Nearby Stars In The Alpha Centauri System Could Be ‘Friendly To Life,’ Finds Chandra Study
The three stars in the Alpha Centauri system are right next-door to us in the big neighborhood that is the Milky Way, lying just four light-years away from Earth. As our closest neighbor, this three-star system is the nearest place we can start looking for life outside the boundaries of our solar system.
And, as it turns out, two of the stars in Alpha Centauri system might be “friendly to life,” reports CNET.
According to a study that has been going on for more than a decade, any prospective planets that might be orbiting these two stars “are likely not being pummeled by large amounts of X-ray radiation from their host stars,” NASA announced recently.
The space agency has been keeping tabs on Alpha Centauri with the help of the Chandra X-Ray Observatory, one of the Great Observatories orbiting our planet and the world’s most powerful X-ray telescope.
Launched in 1999, Chandra has been scouring Alpha Centauri ever since 2005, monitoring the X-ray radiation and Space Weather (particles ejected by stellar flares) around the system’s three stars.
“X-rays and related Space Weather effects are bad for unprotected life, directly through high radiation doses and indirectly through stripping away planetary atmospheres (a fate thought to have been suffered by Mars in our own Solar System),” NASA officials explain in a news release.
What The Chandra Study Uncovered
After 13 years of study, Chandra revealed that at the two brightest stars in the Alpha Centauri system, dubbed Alpha Cen A and Alpha Cen B (or AB for short, when taken as a pair), could actually be favorable to the formation of life.
The results show that Alpha Cen A — which NASA states “is a near twin of our sun in almost every way, including age” — actually emits less X-ray radiation than the sun.

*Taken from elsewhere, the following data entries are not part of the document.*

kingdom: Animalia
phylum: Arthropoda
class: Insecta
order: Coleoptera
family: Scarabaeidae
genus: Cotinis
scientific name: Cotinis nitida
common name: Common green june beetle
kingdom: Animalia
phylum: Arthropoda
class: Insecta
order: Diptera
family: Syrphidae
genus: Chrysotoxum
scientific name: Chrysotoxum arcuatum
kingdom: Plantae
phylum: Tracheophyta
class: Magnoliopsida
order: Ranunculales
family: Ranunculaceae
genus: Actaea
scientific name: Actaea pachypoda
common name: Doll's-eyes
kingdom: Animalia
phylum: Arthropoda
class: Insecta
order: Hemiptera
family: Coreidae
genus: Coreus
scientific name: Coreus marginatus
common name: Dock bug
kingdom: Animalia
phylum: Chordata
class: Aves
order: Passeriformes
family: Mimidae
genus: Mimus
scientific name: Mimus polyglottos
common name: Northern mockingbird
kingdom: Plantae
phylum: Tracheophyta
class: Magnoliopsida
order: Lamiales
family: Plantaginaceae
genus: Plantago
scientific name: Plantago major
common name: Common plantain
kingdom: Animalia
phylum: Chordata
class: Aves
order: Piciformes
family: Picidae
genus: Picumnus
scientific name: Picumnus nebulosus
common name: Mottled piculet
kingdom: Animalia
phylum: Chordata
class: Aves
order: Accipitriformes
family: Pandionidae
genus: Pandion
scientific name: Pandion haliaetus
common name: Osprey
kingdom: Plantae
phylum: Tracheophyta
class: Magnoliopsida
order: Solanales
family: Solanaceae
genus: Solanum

This means that, if there are any planets orbiting this star, they’re much better off in terms of radiation exposure than the planets close to the sun.
At the same time, its somewhat smaller and dimmer companion star, Alpha Cen B, was found to bombard the habitable zone around it, where hidden planets might be lurking with slightly more radiation than the sun normally gives off.
As NASA points out, the X-ray dose blasting off of Alpha Cen B is higher than that of the sun by only a factor of five.
Chandra scouts nearest star system for possible hazards @ChandraXray https://t.co/vPysGIWWN0
— Phys.org (@physorg_com) June 7, 2018
The findings were presented this week at the 232nd meeting of the American Astronomical Society in Denver, Colorado, by Tom Ayres of the University of Colorado Boulder.
Ayres, who published some of these results in the Research Notes of the American Astronomical Society at the beginning of 2018, chimed in on the Chandra discovery.
“This is very good news for Alpha Cen AB in terms of the ability of possible life on any of their planets to survive radiation bouts from the stars. Chandra shows us that life should have a fighting chance on planets around either of these stars.”
What Of Proxima Centauri?
The third star in the Alpha Centauri system, however, is a completely different story. Named Alpha Cen B, or Proxima Centauri, this is the closest star to Earth among the three, and also the most violent.
As the Inquisitr previously reported, Proxima Centauri is the nearest star to our planet other than the sun. Considerably smaller than Alpha Cen AB, this red dwarf star is very active and batters its only known planet, the Earth-sized Proxima b, with deadly radiation that most likely makes it inhospitable to life.
NASA reveals that Proxima b is pummeled with 500 times more radiation than our planet — and the amount can quickly climb to 50,000 larger than on Earth in the event of a big flare.